Seattle woman attacked, bitten by grizzly bear in Alaska
By Tim Mowry
Fairbanks Daily News-Miner
FAIRBANKS, Alaska — A Seattle woman working for a Canadian mining company was attacked and bitten on the hand by a grizzly bear about 20 miles north of the Denali Highway near Tangle Lakes.
Julia Stafford, 20, and a co-worker she knows only as Kerry were collecting rock samples in the rain when they encountered the bear in a foggy ravine about 1:30 p.m. Sunday.
"The bear sort of walked out of the fog, and it had two cubs with it," Stafford told the Fairbanks Daily News-Miner (is.gd/o4gWol) when contacted by phone Monday from her bed at Fairbanks Memorial Hospital, where she was being treated for bites to her hand and scratches to her back.
"We started walking uphill to get away from it, and it started walking toward us," she said. "We stopped once we saw it was following us and tried to get the bear spray out, but by then it was already running toward us."
Stafford had the can of bear spray in her pack, which she was holding in her hands, when the bear charged. She didn't have time to get it out before the bear crashed into them, she said.
"I was wearing gloves and they were wet and it was confusing," Stafford said. "There was just not enough time to get the bear spray out."
Stafford is a geological-engineering student at the University of British Columbia. She was working as a soil sampler for Pure Nickel, a North American mineral exploration and development company based in Ontario.
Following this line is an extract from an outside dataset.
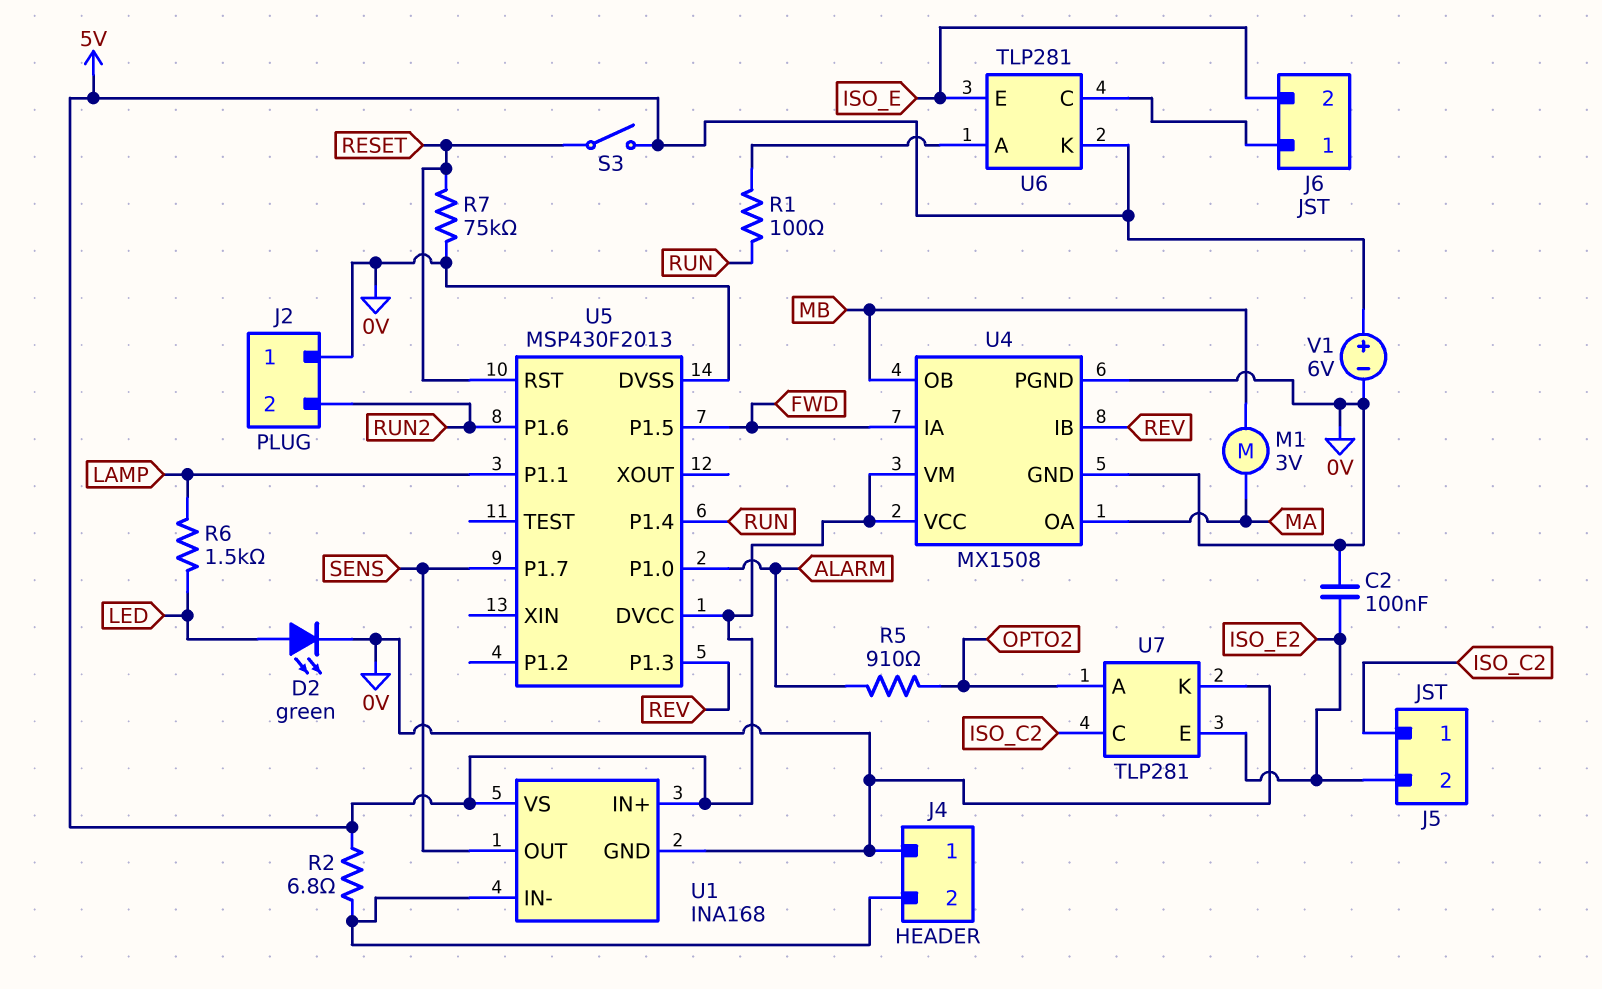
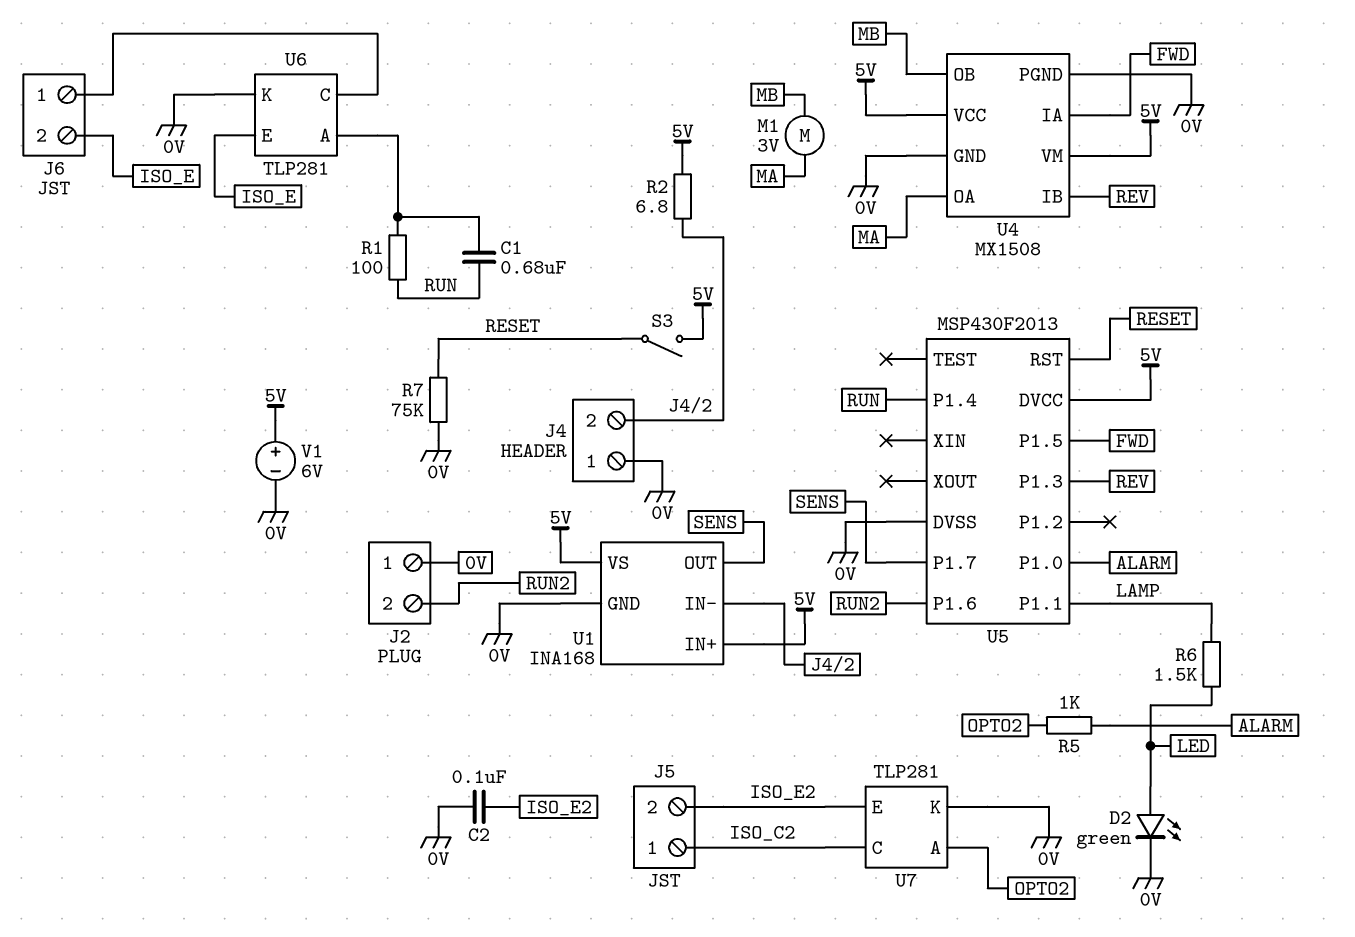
C1: none -> 680nF (RUN, U6/A)
R5: 910 (ALARM, OPTO2) -> 1k (ALARM, OPTO2)
U6 pin K: 5V -> 0V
Stafford's memory of the attack was like the weather, foggy. It all happened in seconds, she said. The bear knocked both her and her co-worker down, and they both played dead. Once they were on the ground, the bear focused its attention on Stafford.
"It bit my hand and kind of dragged me 20 feet over the rocks and just left me," she said. "I was worried I was going to die briefly, but it was fine once she let me go and ran away."
Stafford thinks she screamed as the bear was dragging her, but she isn't sure.
"It happened really quick," she said.
After the attack, her co-worker made sure the bear was gone and wrapped Stafford's bleeding hand with a fleece jacket. They walked out of the ravine to an open area and called for a helicopter, which picked them up within 20 minutes. Another employee drove her to the hospital in Fairbanks.
Stafford suffered cuts to her right hand and scratch marks on her back that required stitches. She will need surgery for a broken bone in her hand, Stafford said.
The attack came just two days after a lone backpacker in Denali National Park and Preserve was killed and eaten by a grizzly bear, the first fatal bear mauling in the park's 95-year history.
Richard White, 49, of San Diego, was killed after he encountered the large grizzly along the Toklat River on Friday. In that incident, photos taken by White on a digital camera show that he spent almost eight minutes watching and photographing the bear before it attacked.